El impacto que provoca el asesinato de Víctor Jara durante la dictadura de Pinochet destruye y clausura el proyecto de la población. Entonces, su canto es silenciado y, con él, la voz del pueblo o un proyecto común, de comunidad, que podemos apreciar, por ejemplo, en otra novela de Nicomedes Guzmán, La sangre y la esperanza (1943), en la cual la utopía social se superpone a la miseria y precariedad del presente.
Otro vínculo apreciable que urde Román es entre Víctor Jara y el rap, relacionado con la herencia del cantor en la música chilena: “Las líricas dedicadas a los espacios periféricos de la ciudad cantan con un sentido de horizontalidad, y así como fue el compromiso de Víctor Jara con los pobladores de Herminda de la Victoria en los años sesenta, las letras de los raperos elevan los versos de protesta frente a un status quo discriminador”. Me atrevo a complementar con un dato. Primero, el asesinato de Víctor Jara acabó con un proyecto de poblador comunitario que ha tardado en ser reparado en su totalidad. El libro propone que la posta la han tomado algunos grupos como Salvaje Decibel o el rapero Subverso. Pero pienso en los orígenes del rap en los años ochenta, específicamente en De Kiruza, quienes rapeaban: “Algo está pasando, algo huele mal, afuera hay cinco tipos que nos quieren liquidar”. De la muerte de Víctor pasamos al desafiante canto que apunta a esos “tipos” que, si recordamos el videoclip de esa canción, son acompañados con la imagen en un televisor de Milton Friedman, el padre del neoliberalismo. De Kiruza es fundamental para el rap chileno, que surge al alero de ellos en la población, posibilitando un vínculo, como sostiene Román, primero implícito y luego explícito con Víctor Jara.

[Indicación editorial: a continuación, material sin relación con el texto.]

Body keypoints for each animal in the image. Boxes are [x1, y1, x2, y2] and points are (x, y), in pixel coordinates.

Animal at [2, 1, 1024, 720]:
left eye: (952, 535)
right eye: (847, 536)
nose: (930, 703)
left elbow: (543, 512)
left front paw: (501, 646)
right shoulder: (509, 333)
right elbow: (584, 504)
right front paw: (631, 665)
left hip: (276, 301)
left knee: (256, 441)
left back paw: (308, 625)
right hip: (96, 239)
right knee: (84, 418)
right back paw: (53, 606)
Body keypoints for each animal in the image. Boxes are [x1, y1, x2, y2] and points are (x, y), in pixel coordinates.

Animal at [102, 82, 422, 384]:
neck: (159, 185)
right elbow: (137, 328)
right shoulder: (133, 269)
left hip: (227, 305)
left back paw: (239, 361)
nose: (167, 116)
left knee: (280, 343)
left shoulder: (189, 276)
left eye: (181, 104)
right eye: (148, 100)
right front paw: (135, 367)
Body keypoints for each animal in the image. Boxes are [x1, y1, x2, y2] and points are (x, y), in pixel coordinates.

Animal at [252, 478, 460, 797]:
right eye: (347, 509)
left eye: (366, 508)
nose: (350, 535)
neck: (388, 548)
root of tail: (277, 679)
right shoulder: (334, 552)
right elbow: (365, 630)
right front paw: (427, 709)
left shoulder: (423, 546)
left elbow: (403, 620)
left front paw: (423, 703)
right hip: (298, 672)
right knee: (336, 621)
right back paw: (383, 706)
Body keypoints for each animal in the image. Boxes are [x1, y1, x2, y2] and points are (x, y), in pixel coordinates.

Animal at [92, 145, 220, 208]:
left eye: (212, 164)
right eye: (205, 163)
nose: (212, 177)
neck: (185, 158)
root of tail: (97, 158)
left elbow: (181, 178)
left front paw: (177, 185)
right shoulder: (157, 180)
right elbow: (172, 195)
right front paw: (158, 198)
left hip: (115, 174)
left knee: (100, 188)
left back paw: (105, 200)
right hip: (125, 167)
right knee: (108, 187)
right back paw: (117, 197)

En plena dictadura, continúa el autor, en la “escena del trauma”, la “canción de protesta fue una defensa colectiva frente a las agresiones” de la autoridad. La “imposibilidad de poder decir una palabra” deviene, entonces, en necesidad de “articular el verso de su dolor que ayudaba a purgar sus penas e imaginar el futuro”. La música y “otras agencias comunitarias” fueron “herramientas de reparación” frente a la violencia y la violación de los derechos humanos, “consecuencia de la instalación de la democracia protegida neoliberal” (94) cimentada por Friedman, los Chicago Boys y la dictadura de Pinochet.
Este libro propone una “estética de la vida” que, cito, “no tiene que ver con cantar a la rosa o hacerla florecer en el poema, sino con contrastar la urdimbre de una relación histórica de creaciones estéticas unidas a las vivencias materiales, vueltas precarias por los embates de la modernidad capitalista” (57). La silla vacía con la que Inti Illimani y Pedro Yáñez homenajean a Víctor Jara en sus conciertos, y que rescata Nicolás Román, viene a llenar el vacío de la memoria, el silencio que queda después de su muerte. Esa música es el canto popular cuya aura se hace eco en la comunidad que intenta recuperar el habla. “El cantautor”, reflexiona Román, “asumió en la creación poética todas las omisiones de la ciudad letrada, que nunca había rimado creación con trabajo, desalojando con fuerza el mundo de los que sudan para comer, y cantan y cuentan mientras trabajan” (60). Su canción, que hoy escuchamos en Spotify, intenta romper esa omisión, romper la mudez de la narración y la voz del oprimido. La influencia que tiene hoy Víctor en el rap o en otros cantos populares, permiten imaginar el futuro como canto y narración, como un espacio de esperanza social en el que se restituye la voz popular y el proyecto de comunidad truncado y arrasado por la dictadura cívico-militar, y no restituido por la transición chilena. Esa es la política y estética en Víctor Jara que, creo, Nicolás Román entrega en este bello, político y necesario libro.